My friend purchased this deal  before Christmas for us to have a post Christmas girly day in in the city centre.

The deal clearly says that the location is the Radisson Hotel on Golden Lane and that the goody bag will contain a MAC product. 

Our course was booked for next Sunday but she got the email yesterday to say that the venue had changed to http://www.roganstown.com/ which is in the middle of nowhere. They have also said that due to the amount of fake MAC products they will not be giving MAC products in the gift bags.

That set alarm bells ringing. Both of these are mentioned in the deal and to me it's a change in the contract. Some googling reveals

http://livingsocial-com-reviews.measuredup.com/Complaint-scam-44250
[broken link removed]
[broken link removed]

All of which confirmed my instinct that the deal was too good to be true. We've now contacted Livingsocial seeking a refund due to the venue change and the MAC product as those are the changes to the contract. Neither of us will be attending the workshop, the location being a massive factor.

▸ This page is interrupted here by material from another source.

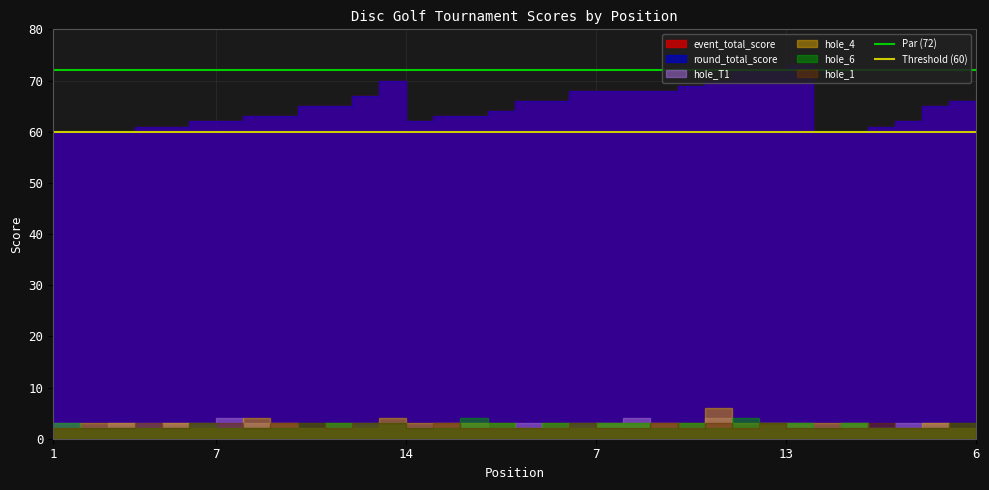

What is the sum of the Threshold (60) values at 7 and 1?

120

Living social's terms say they will refund up to 5 days after purchase (provided voucher unused) and after that only if the company goes out of business. Surely we have some consumer rights due to the change in the deal after we had paid? Looks like 2,000 people bought that deal so this is gonna be big. Hoping living social sort it..but if they don't, what's out next step?


Edit...a little more info. The workshop is to be run by Blaze Management Agency and they advertise deals like this worldwide. Currently available in Edinburgh on gumtree deals  

Interestingly the Edinburgh ad does not disclose hotel name and states that a bonus gift worth £10 will be provided on completion of the course.


----------



## Leo (12 Jan 2012)

They can not change the terms after the fact, so you are entitled to a refund.

Contact the Consumer Association for help/advice.
Leo


----------



## ClubMan (12 Jan 2012)

If you paid by credit card then if necessary inform your card provider and maybe ask them to do a charge back on the basis that you were done (if that is the case).


----------



## Brendan Burgess (14 Jan 2012)

OP

Well done. Good coverage by Aideen Sheehan  in today's Indo

*Anger as ugly truth of beauty class 'deal' revealed *


AN online deals site has been forced to issue refunds on a beauty masterclass that turned out to be a cosmetic joke.


              Customers of discount offers website [broken link removed].com said the "professional make-up and hair masterclass with a [broken link removed] goodie bag" worth €342 turned out to be a raw deal.


In  total, around 2,000 of the discount deals, selling for €29, were  snapped up by Irish customers, netting the sellers a hefty €58,000.
But  now the expensive MAC make-up is no longer included, and the city  centre venue for the masterclass has been switched to an out-of-town  hotel.

The two women posted about their experience on consumer website  askaboutmoney.com and discovered that Blaze had attracted a great deal  of negative feedback internationally.

​
​​


----------



## ajapale (18 May 2012)

Issue raised again today.

aj
mod


----------